Now the landscape outside his window was more open and barren, and the streets were less crowded. He was not sure that he had ever been here before. The scrubby trees far at the edge of the horizon had a desolate look, but in his present mood, when he was so proud of this trip and so hopeful at the thought of seeing Mary again, even desolation gave him the feeling of happiness swelling and unfolding inside him. He thought of things that had not occurred to him for years, some of them sad. He thought of his grandmother Amory, whom he had loved very much, and of the gilt-framed picture that hung in her parlor. A crowd of people in a faded forest. “See that forest?” his grandmother said. “Every bit of it is real. It is made of dried plants, the pines are dried ferns and the flowers are dried violets.” “How about the people?” Jeremy had asked, not thinking. “Are they dried too?” He thought of Mrs. Jarrett, his mother’s old boarder. Why, he had never properly mourned Mrs. Jarrett’s passing! Grief flashed through him like a sharp white light. How elegant she had been, with her plumed hats and her white gloves! How hard she must have worked to keep up her appearance! He looked around him at the inside of the bus, at the people nodding and agreeing with each other and the soldier whistling his tripping little tune. Then down at his hands, cupping Abbie’s pink backpack. Even his hands seemed dear and sad, and gave him cause for joy.
Now here was the narrow rutted road to the boatyard, pointed out to him so patiently by the driver. A line of cottages and trailers dotted the wild grass. Jeremy plodded along in the herringbone prints of some truck or tractor, keeping his head bent against a cold breeze that was blowing up. The soil was very soggy, as if it had rained not long ago, and soon his shoes and trouser cuffs were damp. He thought the dampness was pleasant — two cool hands pressing the soles of his feet. After rounding each curve he looked for a glimpse of the boatyard. He had no idea how far it was. But when he failed to find it he trudged on without minding. Some kind of rhythm had been set up, and his legs swung forward in a steady trundling gait that seemed to require no effort. He felt he could have gone on till nightfall and still not have tired.
Then up sprang a cluster of gray shacks and a sheet of water beyond them — silently, eerily. He almost thought he had caught them moving into place just out of the corner of his eye. Above the largest building, which was plastered with soft drink signs, a tin chimney seemed suspended from a thread of smoke. There were several shabby cars scattered about, and a rusty flatbed truck beside a shed, and boats lining the dock and moored out on the water, but he saw no sign of humans. He approached the largest building as slowly as possible. Still, he felt he brought more noise and motion than the rules of this place would allow.

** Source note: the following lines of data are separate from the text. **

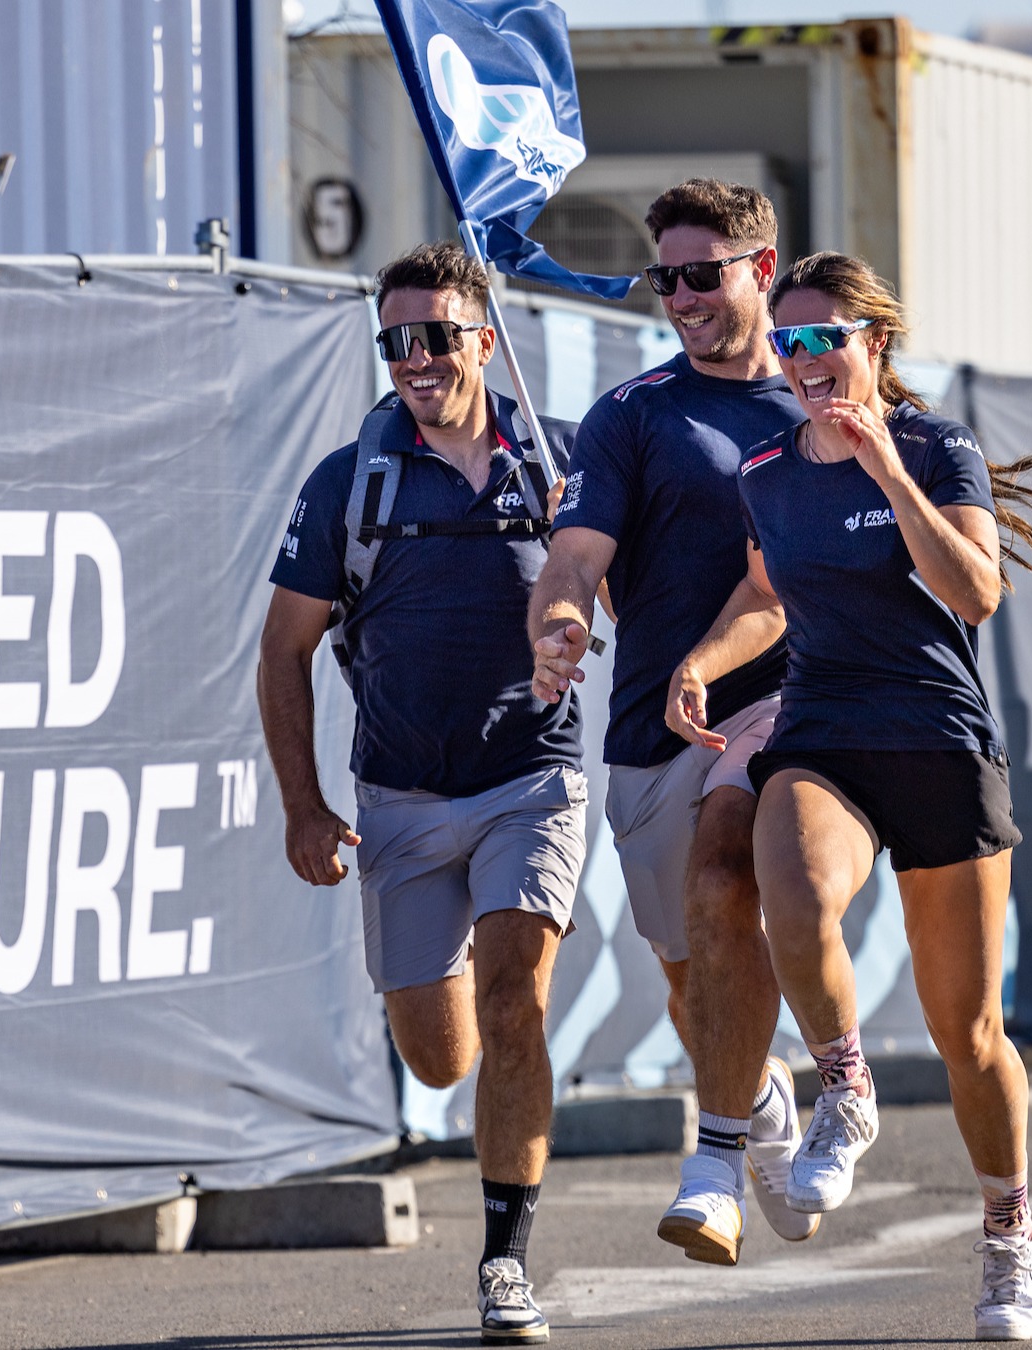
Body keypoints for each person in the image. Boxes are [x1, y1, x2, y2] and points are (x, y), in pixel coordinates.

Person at [695, 250, 1032, 1340]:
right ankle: (844, 1086)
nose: (806, 359)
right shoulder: (764, 469)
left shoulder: (935, 443)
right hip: (825, 734)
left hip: (941, 745)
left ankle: (1008, 1234)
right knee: (794, 901)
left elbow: (976, 591)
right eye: (792, 341)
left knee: (972, 1033)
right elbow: (768, 590)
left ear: (875, 345)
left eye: (828, 340)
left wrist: (886, 473)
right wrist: (704, 662)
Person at [259, 241, 584, 1344]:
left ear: (485, 340)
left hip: (530, 781)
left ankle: (504, 1260)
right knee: (442, 1056)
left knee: (514, 1005)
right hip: (397, 798)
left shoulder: (560, 463)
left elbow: (659, 572)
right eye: (395, 339)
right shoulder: (350, 481)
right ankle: (504, 1087)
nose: (416, 358)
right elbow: (281, 652)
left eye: (438, 334)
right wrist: (305, 804)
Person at [526, 179, 817, 1265]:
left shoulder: (819, 396)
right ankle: (762, 1098)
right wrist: (557, 622)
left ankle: (716, 1158)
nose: (683, 296)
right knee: (697, 968)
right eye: (667, 278)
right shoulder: (632, 414)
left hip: (793, 707)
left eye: (705, 273)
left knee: (728, 872)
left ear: (761, 264)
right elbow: (575, 557)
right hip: (657, 728)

“Al’s Supplies” the sign outside said, with Coca-Cola circles at either end like giant red thumbtacks. Jeremy climbed the hollow wooden steps and went inside. He found a man sitting beside a pot-bellied stove, reading a tabloid. All around him were display cases full of astonishing objects, things made of brass and wood and leather. Coils of very white rope hung from the rafters. In the dimness beyond he saw tinned goods on shelves, and he could smell cheese. “Excuse me,” he said. The man folded his paper very carefully and creased the fold with his thumbnail before he looked up. “I was wondering if you knew where Brian O’Donnell’s house is,” Jeremy said.
“O’Donnell. No such fellow here by that name.”
“But — but there has to be,” Jeremy said.
“Nope.”
“Isn’t this the Quamikut Boatyard?”
“Yes, but there ain’t no—”
“He has a house here. His name is O’Donnell, a man with a beard.”
“Well, I never seen him and I know everybody roundabout, Mister.”
“But surely you — and there’s a woman there now with six children, staying in his house.”
“Oh! You’re talking about Mary Pauling.”
“That’s right, that’s who I mean.”
“She’s here, but I never heard of no O’Donnell before.”
“Well, um, could you tell me how to find her?”